As several dangerous fires rage in California, fire authorities are investigating: Is the fire a result of natural causes (such as a lightning strike), or an external accident or negligence (for instance, a downed power line), or is the fire a result of an intentional act? If a fire is started by an intentional act, it is the crime of arson(Penal Code section 451). If the fire is started by an act of negligence or recklessness, it is a form of criminal arson (Penal Code section 452) that is not punished as severely as intentional arson, although it can become a much more serious crime if someone is injured or dies as a result of the fire. Whether the fire is intentionally set or is a result of negligence, the act of arson always carries with it the hazard that the fire will injure or kill someone.

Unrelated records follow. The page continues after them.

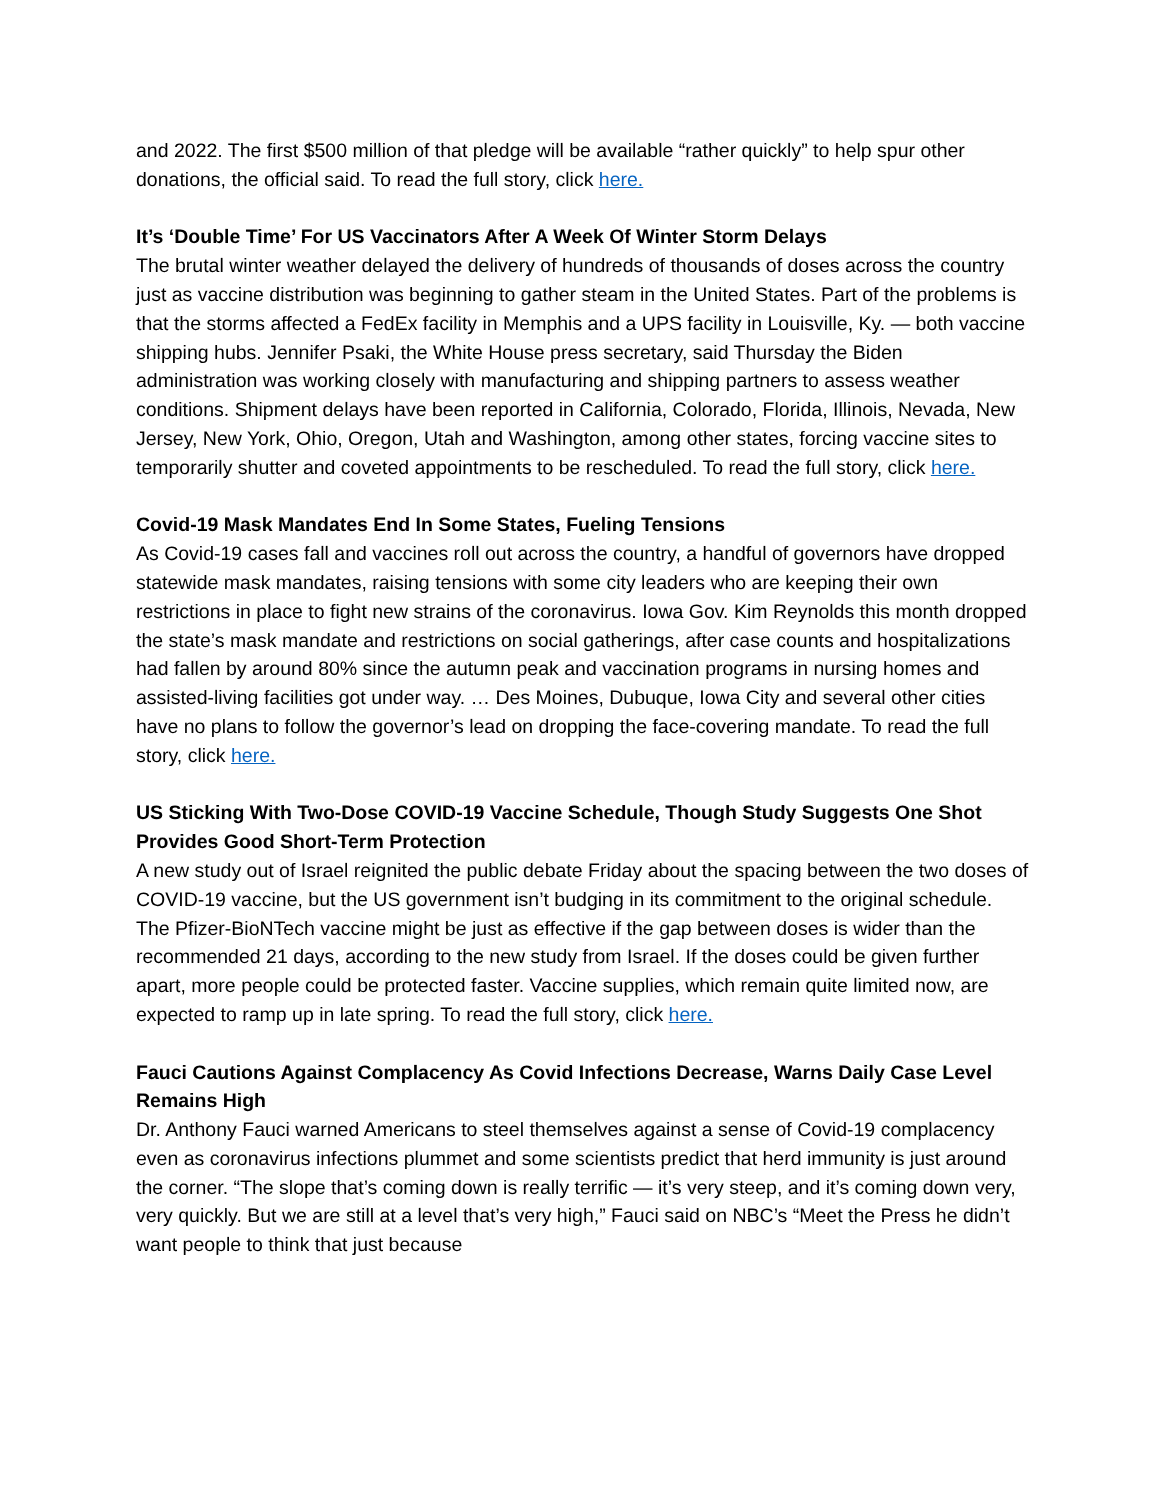and 2022. The first $500 million of that pledge will be available “rather quickly” to help spur other donations, the official said. To read the full story, click here.
It’s ‘Double Time’ For US Vaccinators After A Week Of Winter Storm Delays
The brutal winter weather delayed the delivery of hundreds of thousands of doses across the country just as vaccine distribution was beginning to gather steam in the United States. Part of the problems is that the storms affected a FedEx facility in Memphis and a UPS facility in Louisville, Ky. — both vaccine shipping hubs. Jennifer Psaki, the White House press secretary, said Thursday the Biden administration was working closely with manufacturing and shipping partners to assess weather conditions. Shipment delays have been reported in California, Colorado, Florida, Illinois, Nevada, New Jersey, New York, Ohio, Oregon, Utah and Washington, among other states, forcing vaccine sites to temporarily shutter and coveted appointments to be rescheduled. To read the full story, click here.
Covid-19 Mask Mandates End In Some States, Fueling Tensions
As Covid-19 cases fall and vaccines roll out across the country, a handful of governors have dropped statewide mask mandates, raising tensions with some city leaders who are keeping their own restrictions in place to fight new strains of the coronavirus. Iowa Gov. Kim Reynolds this month dropped the state’s mask mandate and restrictions on social gatherings, after case counts and hospitalizations had fallen by around 80% since the autumn peak and vaccination programs in nursing homes and assisted-living facilities got under way. … Des Moines, Dubuque, Iowa City and several other cities have no plans to follow the governor’s lead on dropping the face-covering mandate. To read the full story, click here.
US Sticking With Two-Dose COVID-19 Vaccine Schedule, Though Study Suggests One Shot Provides Good Short-Term Protection
A new study out of Israel reignited the public debate Friday about the spacing between the two doses of COVID-19 vaccine, but the US government isn’t budging in its commitment to the original schedule. The Pfizer-BioNTech vaccine might be just as effective if the gap between doses is wider than the recommended 21 days, according to the new study from Israel. If the doses could be given further apart, more people could be protected faster. Vaccine supplies, which remain quite limited now, are expected to ramp up in late spring. To read the full story, click here.
Fauci Cautions Against Complacency As Covid Infections Decrease, Warns Daily Case Level Remains High
Dr. Anthony Fauci warned Americans to steel themselves against a sense of Covid-19 complacency even as coronavirus infections plummet and some scientists predict that herd immunity is just around the corner. “The slope that’s coming down is really terrific — it’s very steep, and it’s coming down very, very quickly. But we are still at a level that’s very high,” Fauci said on NBC’s “Meet the Press he didn’t want people to think that just because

You probably remember the Holy Fire in Cleveland National Forest last year. In that historic fire, over 23 thousand acres spanning Riverside and Orange Counties burned and 18 structures were destroyed. The Holy Fire is alleged to have been started by a man who is charged with intentionally starting fires in areas around cabins in Holy Jim Canyon, where he also lived. Reportedly, he had ongoing feuds with folks in neighboring cabins. He may have only intended to disturb (or destroy) his neighbor’s cabins, not to burn 23 thousand acres of forest land, but because his act of starting the fires was (allegedly) intentional, he is charged with intentionally setting the Holy Fire. He in being held in Orange County jail on $1-million bail awaiting jury trial. If someone had died as a consequence of the fire, he would also face murderor manslaughtercharges.
And that is just what the California Attorney General has advised if Pacific Gas & Electric is found responsible for the Paradise Fire in 2018. Eighty-six lives were lost in the Paradise Fire. PG&E didn’t intentionally start those fires, but the allegations are that the fires were started by PG&E’s “reckless operation” of power equipment. You might wonder how a company could be charged with murder. It does seem unlikely, but it has happened before. Those old enough to remember, may recall the Ford Pinto explosion that killed three people in Indiana. It was claimed that Ford was negligent in its design of the vehicle’s gas tank, causing the explosion. Ford Motor Co. was indicted by the Indiana Grand Jury on three counts of reckless homicide. Ultimately, Ford was acquitted after a jury trial.